Мне всегда была близка тема блокады, ведь я ребенок войны, хотя застала её, живя во Франции. Вместе с Броневицким мы часто бывали в гостях у его однокурсника по консерватории Николая Николаевича Кунаева, дирижера военного ансамбля песни и пляски. Он и его семья пережили блокаду, рассказывали, как они жили, чем питались, про бомбежки. Это нас очень породнило.
И вот однажды, готовясь к концерту, который был посвящен юбилею снятия ленинградской блокады, я поздно вечером возвращалась с репетиции домой. И вдруг на асфальте увидела брошенный кем-то кусок хлеба. Была потрясена – как такое может быть в городе, пережившем блокаду, всё во мне тогда взорвалось, и родились слова: «Те, кому хлеба того не хватало, на Пискаревском лежат… Черного, черствого, самого малого – они, даже мертвые, хлеба хотят…» Прибежала домой, рассказала мужу: «Шура, надо песню написать». – «О чем?» – «О хлебе. В городе, где люди умирали за кусок хлеба, он лежит на улице». Позвонили поэту Леониду Палею. Он приехал на такси, несмотря на то, что было поздно. Я ему рассказала, что увидела, и вместе с композитором В. Успенским мы написали «Балладу о хлебе». И уже через два дня, в концерте, я выразила свое отношение к подобному кощунству «Балладой о хлебе». Люди, перенесшие блокаду, плакали, не скрывая слез…
Общение со зрителями представлялось целой наукой, свои ошибки и победы я познавала на практике. Больше всего нравилось выступать в Ленинграде, который уже был как родной, хотя перед каждым выходом на сцену волновалась дико, как, впрочем, и сегодня.
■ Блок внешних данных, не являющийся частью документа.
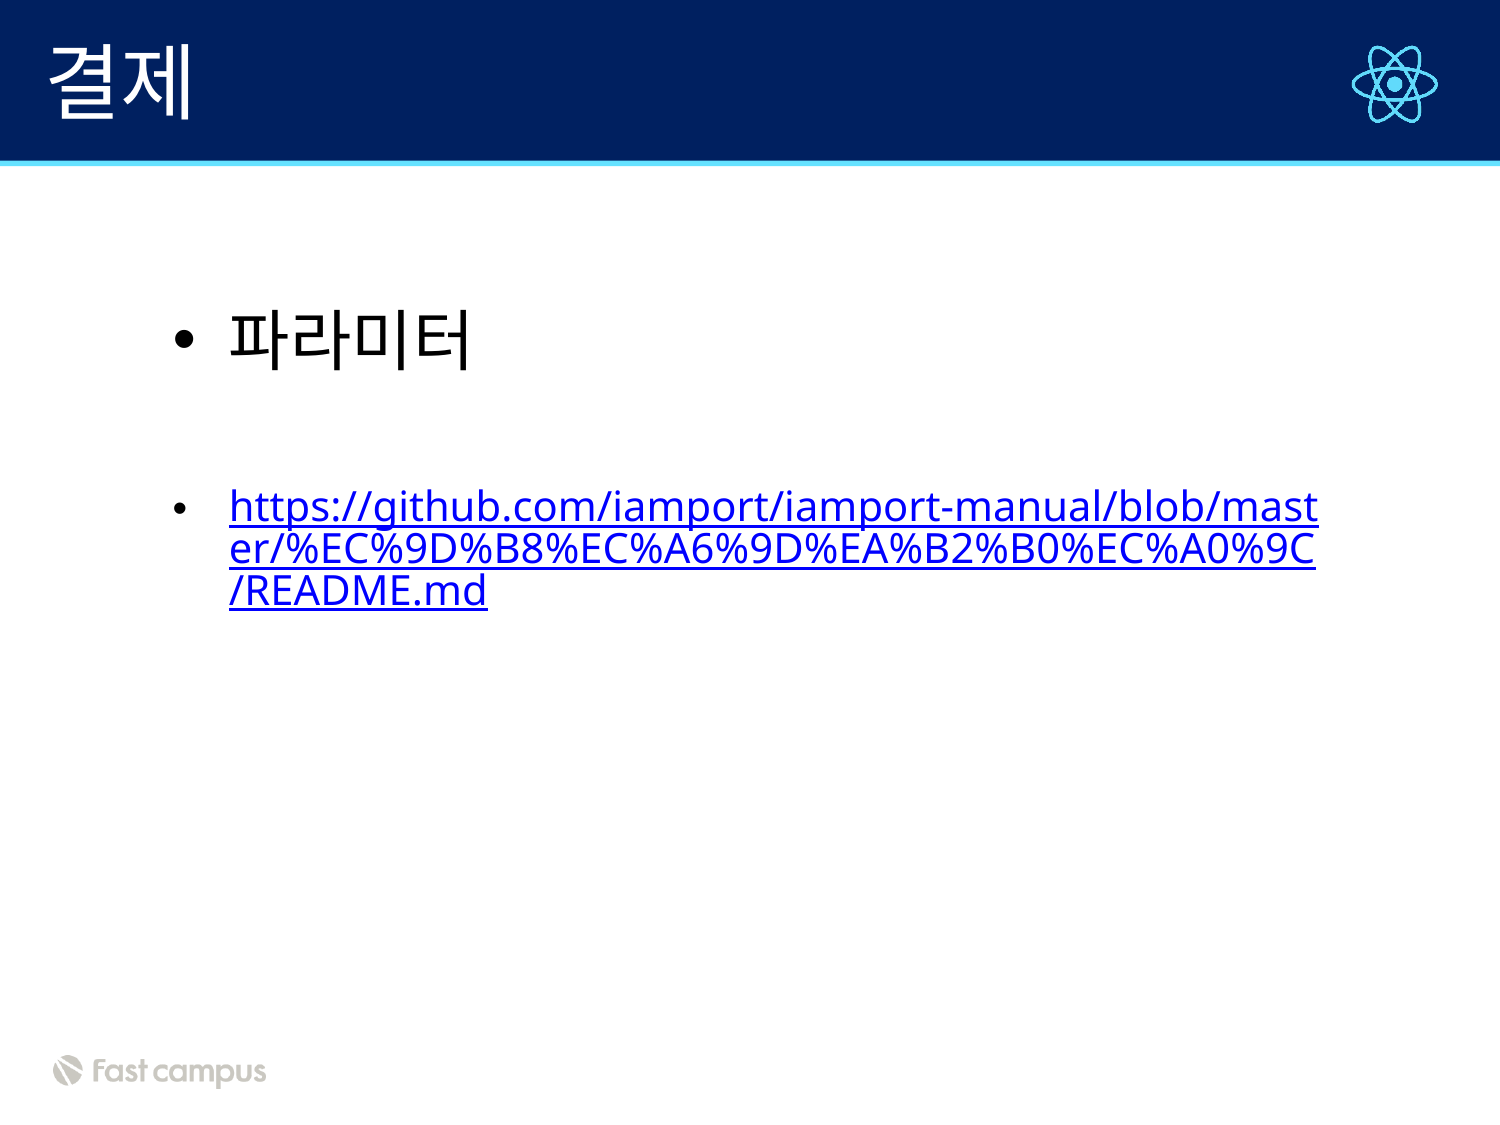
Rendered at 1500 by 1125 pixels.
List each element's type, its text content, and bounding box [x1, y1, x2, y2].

picture [1380, 36, 1444, 135]
list 파라미터 https://github.com/iamport/iamport-manual/blob/master/%EC%9D%B8%EC%A6%9D%EA%B2%B0%EC%A0%9C/README.md [157, 290, 1343, 953]
title 결제 [29, 0, 1380, 175]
Предугадать, как отреагирует публика, невозможно. Представьте себе: пик успеха в зале Дворца культуры им. М. Горького, овации, цветы. Потом выступление в клубе им. Цюрупы, что у Варшавского вокзала, я пою третью песню, четвертую – ни хлопка. Концерт был запродан какому-то учреждению. Вдруг открывается дверь, и в зал входит морячок. Все места заняты, он пробирается вдоль стенки поближе к сцене и начинает хлопать, да так звонко, от всего сердца, а ладони у него сильные, крепкие… И концерт вдруг пошел, стал набирать дыхание. И такой в результате был успех!
Было такое, что во Фрунзе нас уговорили выступать во Дворце спорта, от чего я обычно отказываюсь. Выхожу на сцену и вижу огромное помещение на три тысячи мест, наполовину пустое. Такие ситуации воспринимаются болезненно, хотя знаю, что все кончится хорошо. Скрепя сердце, пою. Слушают превосходно, в конце устраивают овацию. Лед тронулся, но каких усилий это стоит! На следующий день зал почти полон, на третий – у входа спрашивают билеты – работает живая реклама.